Water: Safety and Supply
-- Using Emerging Technology to Update and Repair Water Infrastructure --
Water. So basic and so necessary, but a steady supply of safe drinking water could be at risk. Storms, floods, contamination, cyber-attacks, and terrorism are just some of the things that threaten our safe, potent water supply.
Water 2.0 Series (www.water2.org) brings together experts, to help utilities and the water industry protect our current water supply, and ensure the continued availability of “good” water.
The Water 2.0 Conference: Digitally Connecting the Water Industry will focus on data analytics, software, and cyber security for both water utilities and industrial water users. Participants include water and energy industry authorities, utilities professionals, and representatives from the EPA.
When: October 4-5, 2017
Where: Oct. 4 – Pfeiffer University, Charlotte, NC
Oct. 5 – Pfeiffer University, Misenheimer, NC
Who: Full list of speakers and agenda at www.water2.org.
- Allison Chinchar, CNN Meteorologist
- Adam Tank, GE Ventures
- Alan Hinchman, Gray Matter Systems
- Paul Gifford, Mueller Co.
- Ken Russell, PhD, Pfeiffer University
- Vincent Caprio, Water 2.0
Vincent Caprio, with Water 2.0, says “Water has become a hot topic again, in part because of recent news stories – like hurricane flooding, or the contaminated water in Flint, Michigan.” He adds, “Keeping our water supply safe and in abundance always has been an issue for those in the industry.”

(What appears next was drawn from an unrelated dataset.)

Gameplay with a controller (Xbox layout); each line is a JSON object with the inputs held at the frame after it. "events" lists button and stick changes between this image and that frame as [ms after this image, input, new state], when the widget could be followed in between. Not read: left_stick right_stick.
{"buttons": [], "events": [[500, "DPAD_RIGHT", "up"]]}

Regarding the water supply and storms, CNN Meteorologist Allison Chinchar says “As we’ve seen with even the most recent hurricane season, as well as other severe storms, our precious drinking water supply can become contaminated and unusable for large areas – requiring bottled water to be brought in, or treating the contaminated water by boiling or with chemicals -- all this while other areas suffer drought and water shortages.”
Dr. Ken Russell, with Pfeiffer University, says "Climate Change, Population Growth/Migration Patterns, Technology Advances (sensors, infrastructure, and access to data) all impact the water industry. At Pfeiffer, we pride ourselves on having relevant curricula for our students; the digital transformation of water systems -- including automation and high performance computing -- creates new and innovative learning environments and career opportunities for young scientists and water advocates. More than just updating and learning to repair water infrastructure, our students will be well positioned at the forefront of leading edge water solutions and systems.”
More about Water 2.0
The Water 2.0 Conference series mission is to provide information in regard to emerging technologies to solve and repair water infrastructure problems. Water 2.0 is a joint venture with the Water Innovations Alliance Foundation (WIAF) and Pfeiffer University.